=== WORK INSTRUCTION ===
Your answer must be an exact copy of the data below, minus any pictures.

=== RECORDED DATA ===
────────

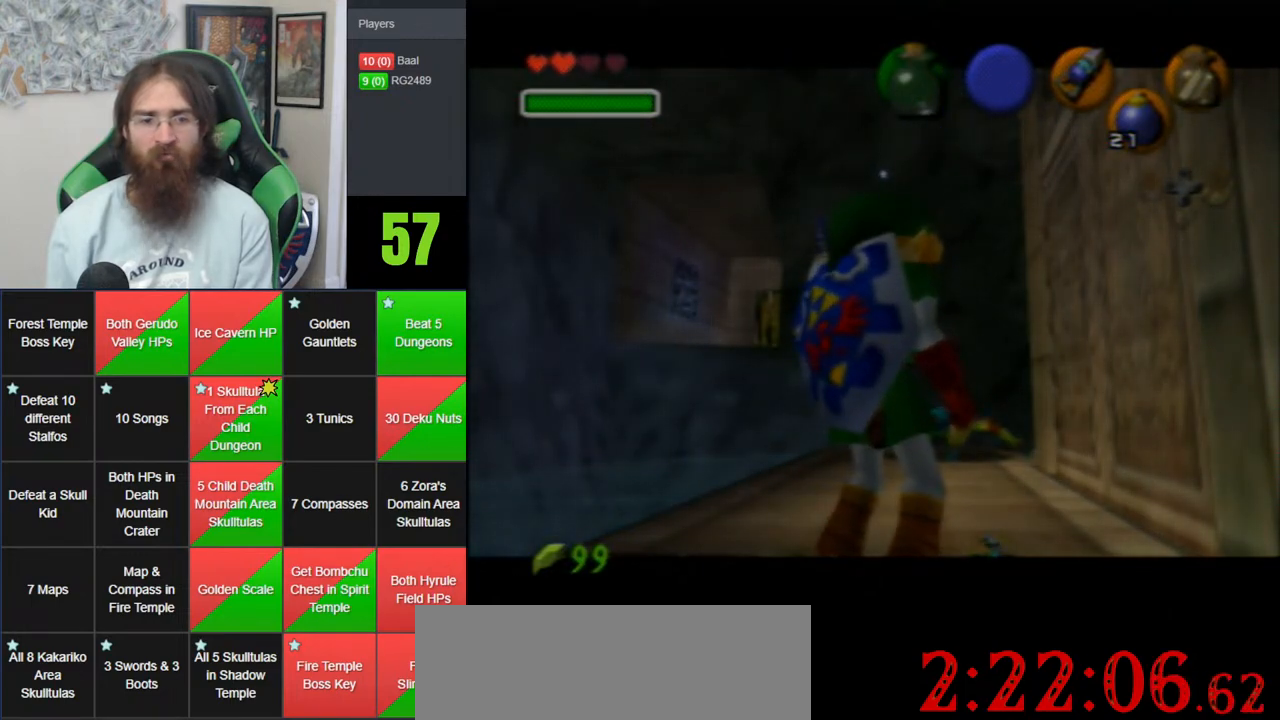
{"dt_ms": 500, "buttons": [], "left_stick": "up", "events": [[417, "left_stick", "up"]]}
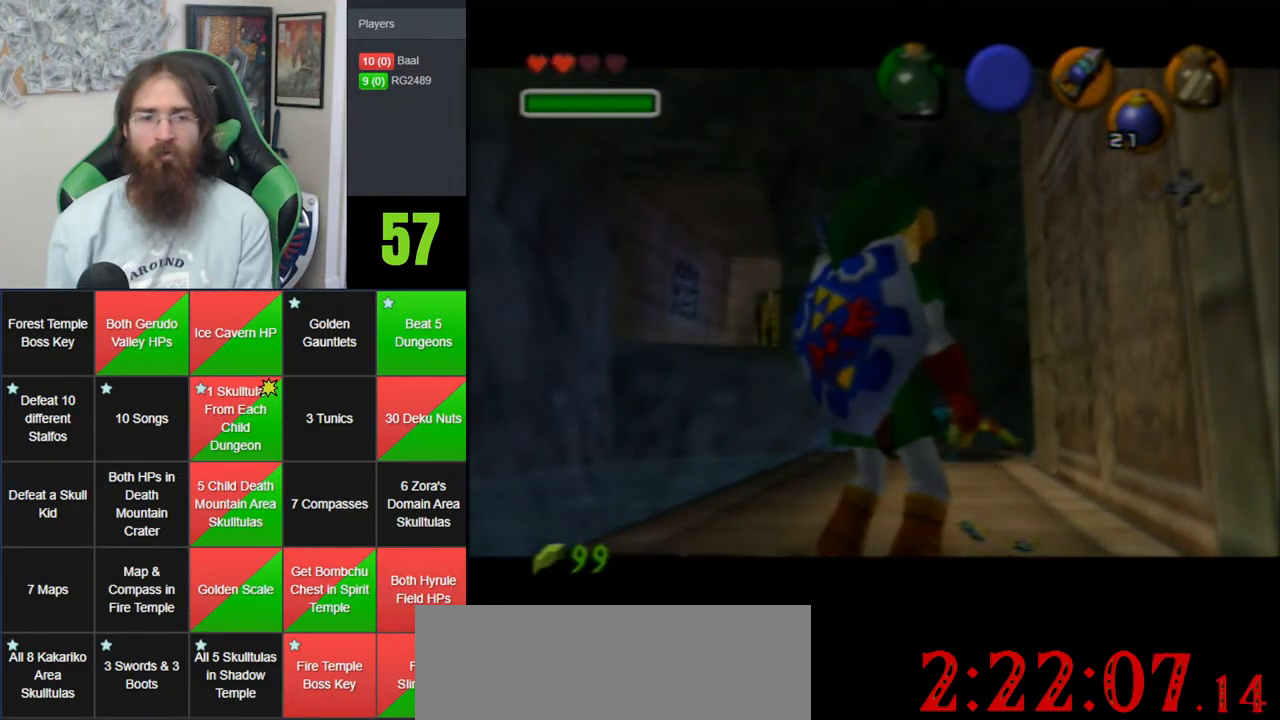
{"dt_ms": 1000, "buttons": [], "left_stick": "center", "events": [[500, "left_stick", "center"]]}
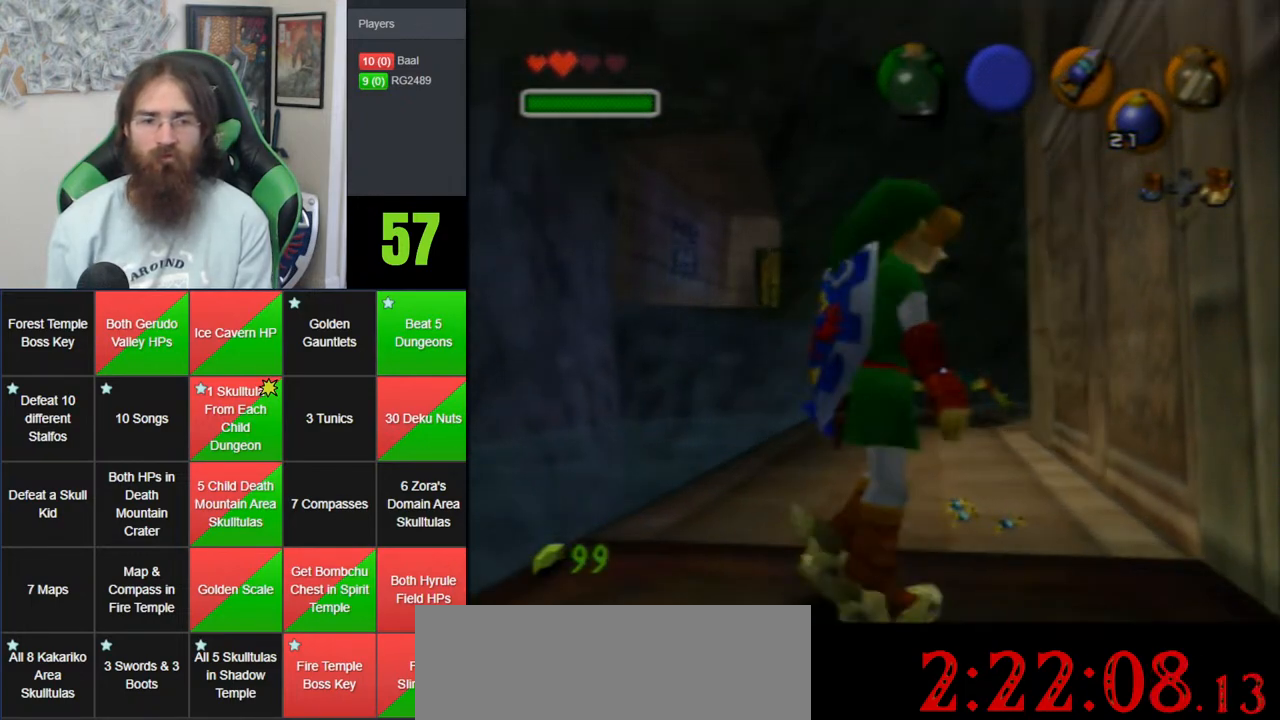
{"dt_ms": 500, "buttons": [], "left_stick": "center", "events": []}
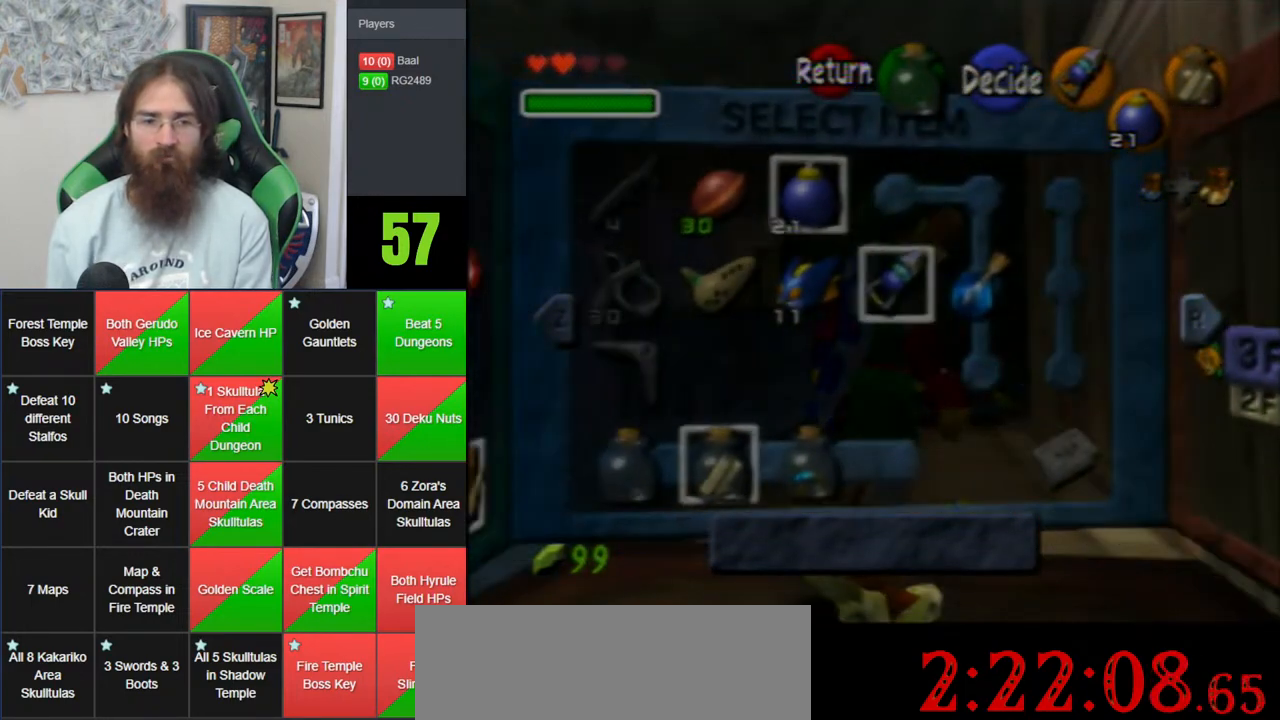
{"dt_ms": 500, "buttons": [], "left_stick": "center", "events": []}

────────

=== RESPONSE ===
{"dt_ms": 500, "buttons": [], "left_stick": "up", "events": [[417, "left_stick", "up"]]}
{"dt_ms": 1000, "buttons": [], "left_stick": "center", "events": [[500, "left_stick", "center"]]}
{"dt_ms": 500, "buttons": [], "left_stick": "center", "events": []}
{"dt_ms": 500, "buttons": [], "left_stick": "center", "events": []}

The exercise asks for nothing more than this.